_COSA SI CHIEDE_. Puoi trascrivere per intero il brano su Fiat e Gm, senza cambiare nulla?

_ESTRATTO_.
Negli anni 2000, dopo l'accordo con Fiat, Gm aveva cercato di difendersi acquisendo la coreana Daewoo, il cui salvataggio aveva però comportato l'accollo di un pesante debito: principalmente per questo motivo il colosso americano aveva declinato l'invito a partecipare alla ristrutturazione di Fiat Auto. Infatti Daewoo era diventata per Gm l'alternativa a Fiat, e il contenzioso era iniziato proprio di lì e dal successo  del modello Matiz (che era stato progettato da Giugiaro per sostituire la Seicento, ma scartato da Fiat Auto e acquistato dai coreani). Era un cavallo vincente, con cui Fiat non intendeva collaborare perché fuori dagli accordi del 2000 con Gm (e si trattava della fornitura dei motori diesel costruiti a Torino dalla Powertrain per la Matiz).

Siamo così arrivati al divorzio fra Fiat e Gm, quest'ultima anch'essa soffocata dai debiti, dalla crisi della progettazione statunitense e assediata dall'affidabilità e dai prezzi allettanti dei costruttori asiatici. In questo quadro per Gm era importante risparmiare al massimo sull'eventuale penale da pagare a Fiat, mentre per quest'ultima non era opportuno aprire una causa legale davanti a un tribunale statunitense, che sarebbe potuta durare anni e perciò logorante e costosa più per Fiat che per Gm.

_DATI FORNITI_.
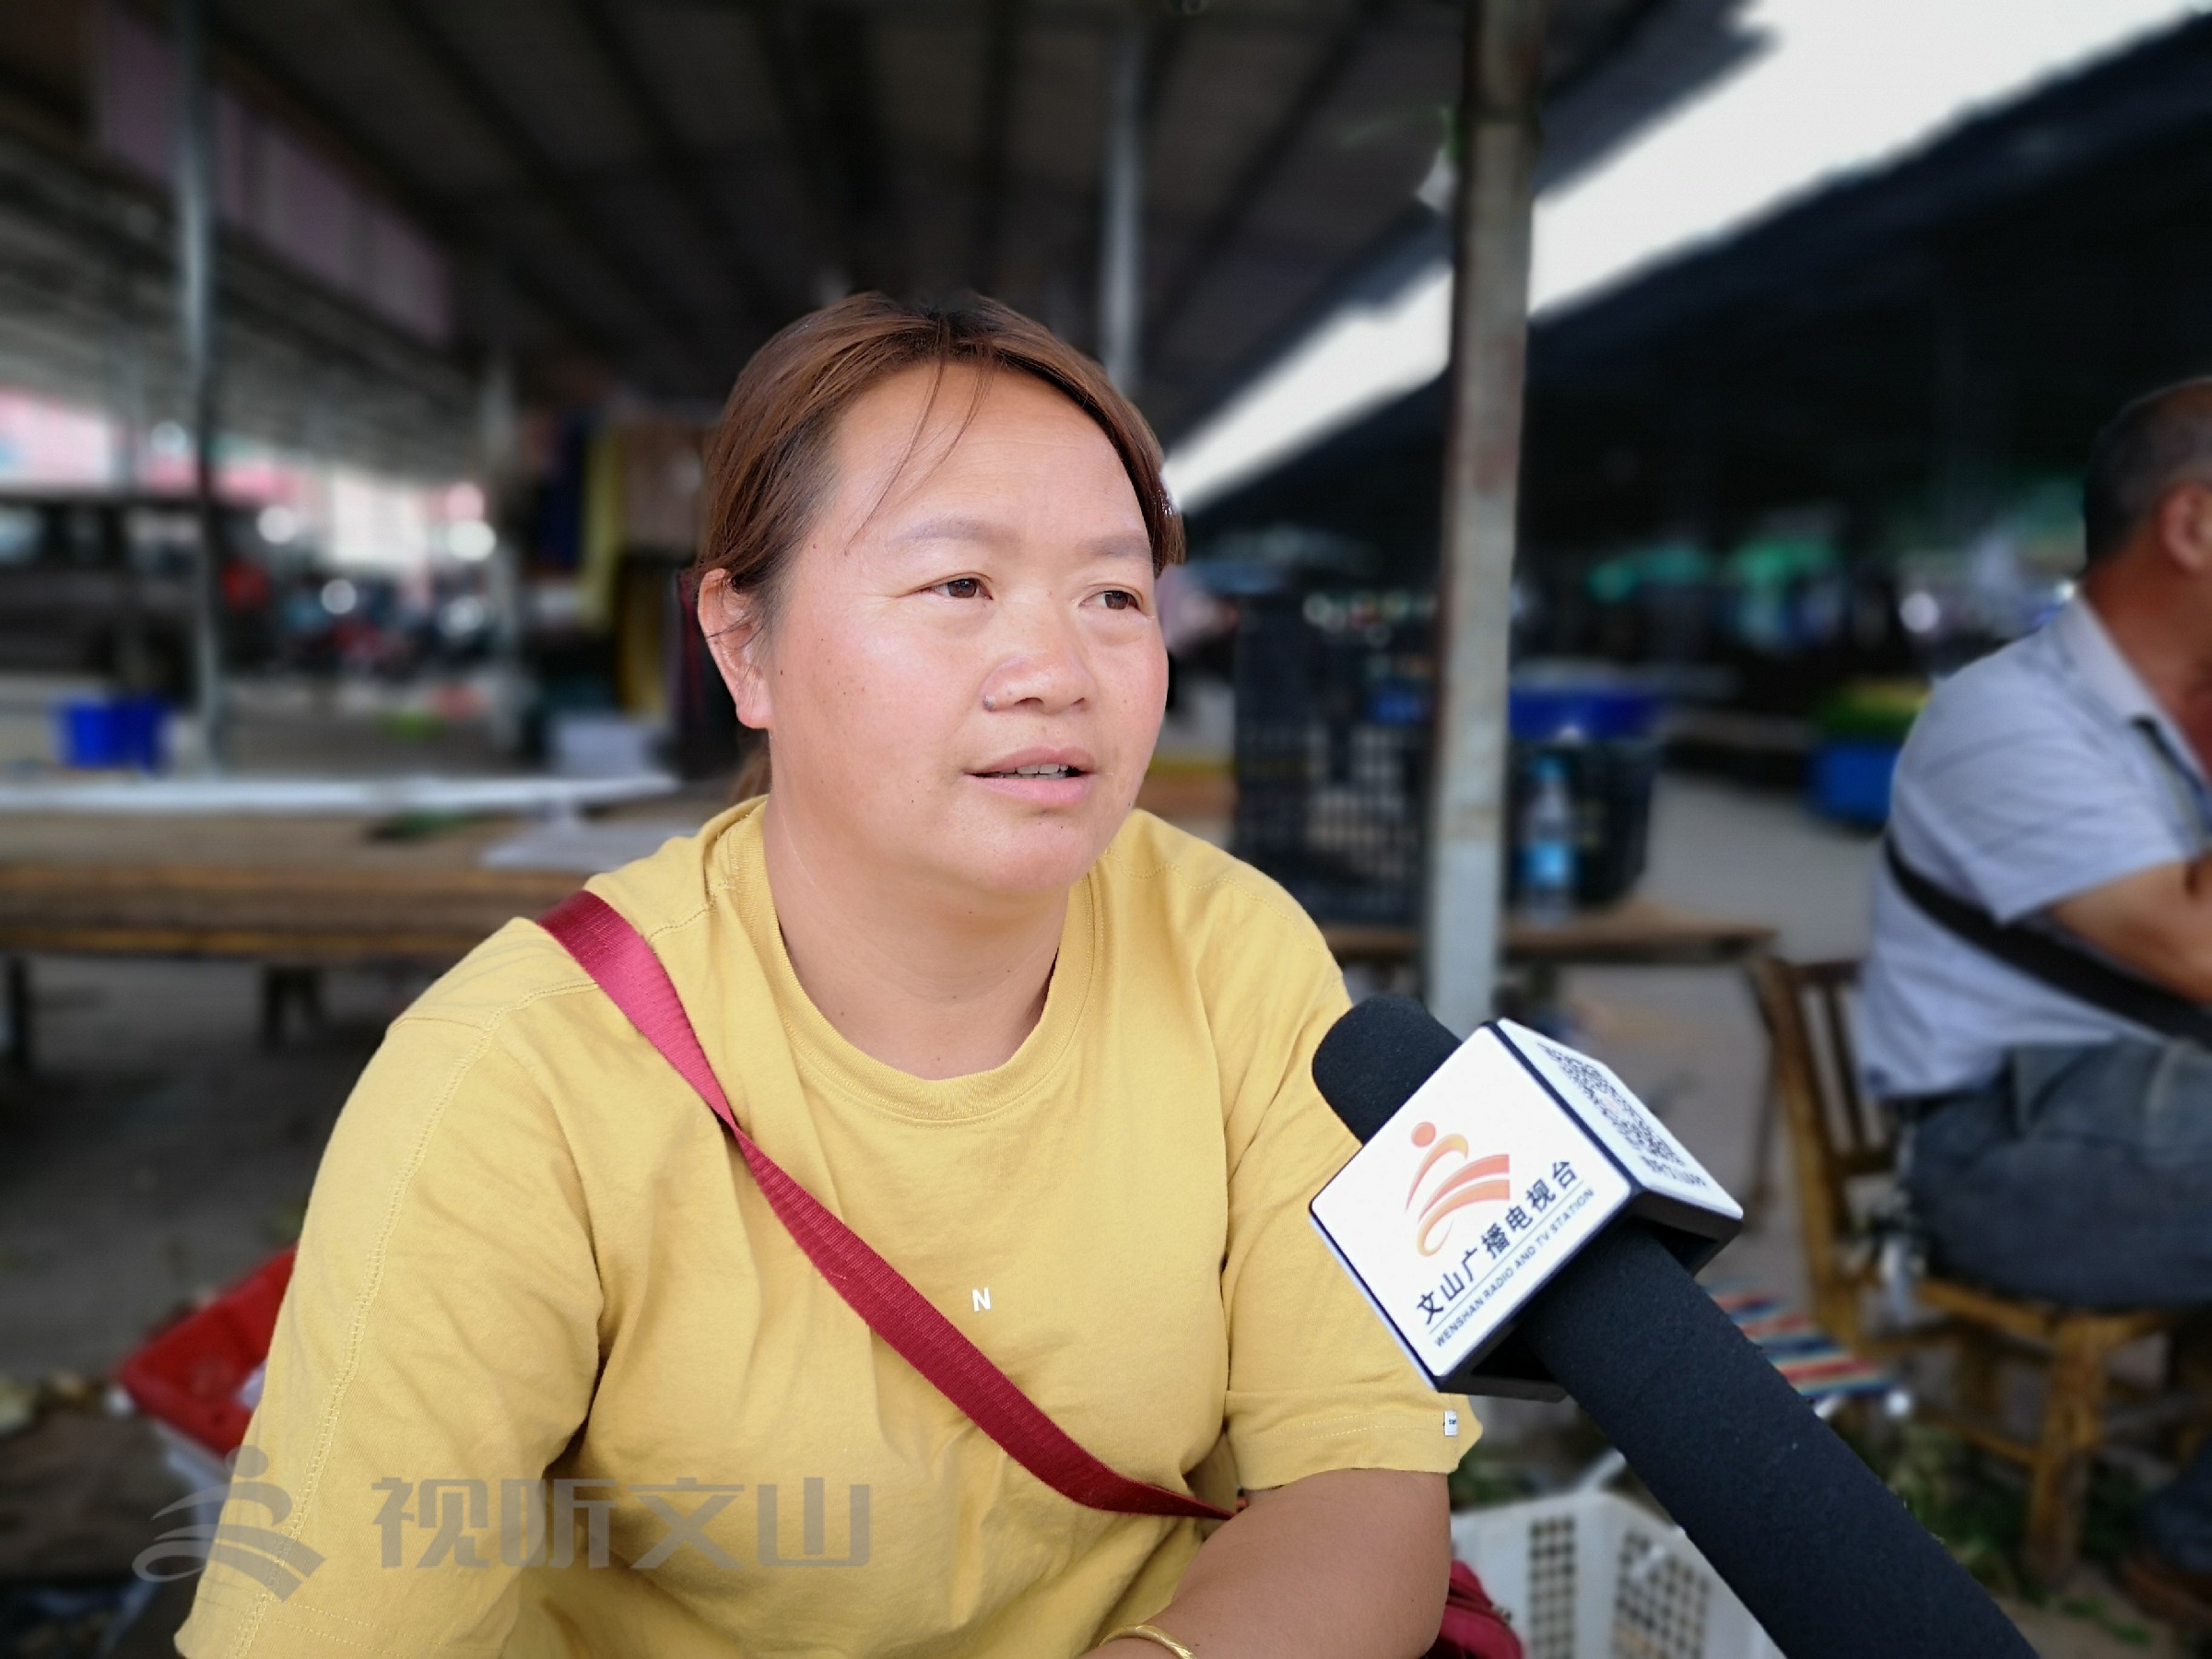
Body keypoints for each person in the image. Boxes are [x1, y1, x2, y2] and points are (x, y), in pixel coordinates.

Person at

_ESERCIZIO SVOLTO_.
Negli anni 2000, dopo l'accordo con Fiat, Gm aveva cercato di difendersi acquisendo la coreana Daewoo, il cui salvataggio aveva però comportato l'accollo di un pesante debito: principalmente per questo motivo il colosso americano aveva declinato l'invito a partecipare alla ristrutturazione di Fiat Auto. Infatti Daewoo era diventata per Gm l'alternativa a Fiat, e il contenzioso era iniziato proprio di lì e dal successo  del modello Matiz (che era stato progettato da Giugiaro per sostituire la Seicento, ma scartato da Fiat Auto e acquistato dai coreani). Era un cavallo vincente, con cui Fiat non intendeva collaborare perché fuori dagli accordi del 2000 con Gm (e si trattava della fornitura dei motori diesel costruiti a Torino dalla Powertrain per la Matiz).

Siamo così arrivati al divorzio fra Fiat e Gm, quest'ultima anch'essa soffocata dai debiti, dalla crisi della progettazione statunitense e assediata dall'affidabilità e dai prezzi allettanti dei costruttori asiatici. In questo quadro per Gm era importante risparmiare al massimo sull'eventuale penale da pagare a Fiat, mentre per quest'ultima non era opportuno aprire una causa legale davanti a un tribunale statunitense, che sarebbe potuta durare anni e perciò logorante e costosa più per Fiat che per Gm.